Jacoby examines the settlement of the Arizona-Mexico border region from four perspectives, those of the Apache and O’odham natives, the settlers from Mexico, and settlers from the United States. He relates each group’s story individually, highlighting events forgotten, dismissed, or emphasized, and demonstrating the way each group created a unique narrative about a shared event. In doing so, he calls attention to the influence of numerous factors, that influence the creation of history and group memory, including a culture’s worldview and its political position within the larger social context.
Divided into two overall sections—before and after the Aravaipa massacre—Jacoby begins each group’s narrative with its arrival in the area northeast of the Gulf of California, in present-day southern Arizona (in the case of the O’odham, whose arrival in the area is uncertain, a discussion of its lifestyle before the other groups’ arrivals). Jacoby discusses each group’s interaction with the others from its own perspective, which he gleans by studying historical and biographical narratives, or artifacts with analogous function among the indigenous groups. By addressing the way each group interpreted common events common, for example the cause each group attributed to the Aravaipa attack, Jacoby theorizes about the way that each group envisioned its role in the conflict, and more broadly, the way that it interpreted life in the rugged Arizona territory.

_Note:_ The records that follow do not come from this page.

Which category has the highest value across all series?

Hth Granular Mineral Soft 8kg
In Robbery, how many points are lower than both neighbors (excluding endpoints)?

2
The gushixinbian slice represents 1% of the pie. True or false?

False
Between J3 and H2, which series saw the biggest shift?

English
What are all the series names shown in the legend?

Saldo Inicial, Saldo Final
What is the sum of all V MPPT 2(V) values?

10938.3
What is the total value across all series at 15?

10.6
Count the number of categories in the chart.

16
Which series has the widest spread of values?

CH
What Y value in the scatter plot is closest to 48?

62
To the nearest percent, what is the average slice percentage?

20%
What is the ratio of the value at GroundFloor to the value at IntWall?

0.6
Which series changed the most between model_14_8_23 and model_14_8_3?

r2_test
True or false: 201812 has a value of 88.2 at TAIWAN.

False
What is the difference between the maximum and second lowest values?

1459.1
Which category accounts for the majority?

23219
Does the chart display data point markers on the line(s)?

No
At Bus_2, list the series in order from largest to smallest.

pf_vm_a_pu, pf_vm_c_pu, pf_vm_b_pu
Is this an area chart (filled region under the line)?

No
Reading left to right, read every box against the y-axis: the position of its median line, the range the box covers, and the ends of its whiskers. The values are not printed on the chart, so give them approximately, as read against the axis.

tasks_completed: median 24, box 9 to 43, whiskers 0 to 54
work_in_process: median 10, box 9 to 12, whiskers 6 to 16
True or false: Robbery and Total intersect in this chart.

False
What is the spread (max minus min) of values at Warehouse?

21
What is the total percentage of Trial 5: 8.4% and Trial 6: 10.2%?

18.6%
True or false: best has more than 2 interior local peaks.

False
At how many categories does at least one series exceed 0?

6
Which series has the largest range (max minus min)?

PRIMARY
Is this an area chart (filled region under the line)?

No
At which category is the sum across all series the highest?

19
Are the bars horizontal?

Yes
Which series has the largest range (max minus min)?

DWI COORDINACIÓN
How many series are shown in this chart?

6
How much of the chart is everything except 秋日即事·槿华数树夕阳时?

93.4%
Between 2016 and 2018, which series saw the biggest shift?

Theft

Jacoby’s study presents a fairly straightforward analysis of the events leading up to the Araviapa Canyon attack and does not attempt to present a theoretical explanation for the violence of the frontier or colonialism. The major contribution of Shadows at Dawn, however, is Jacoby’s portrait of each group’s distinctive perspective on the same time period—and, in some cases, the same events. This is particularly useful in postcolonial or subaltern studies, for recovering the voices that are lost when, as is frequently the case, only the history of the dominant or victorious community has been preserved. Jacoby’s approach, however, also highlights the difficulty of subaltern histories—preserving the perspective of conquered peoples, which tends to be lost or destroyed. What fragments remain—in his account the calendar sticks of the Apache serve as an example of these historical remnants—generally paint an unclear or incomplete picture, at best, and the historian must engage in some degree of speculation to construct a narrative based upon them. This is particularly true when dealing with semi-literate groups like indigenous North Americans.
Despite this difficulty, Jacoby utilizes the extant material effectively and acknowledges the challenges that it presents. The result is unique both in its approach and analysis and makes for a readable and accessible study, which avoids the all-too-common trap of theoretical overreaching.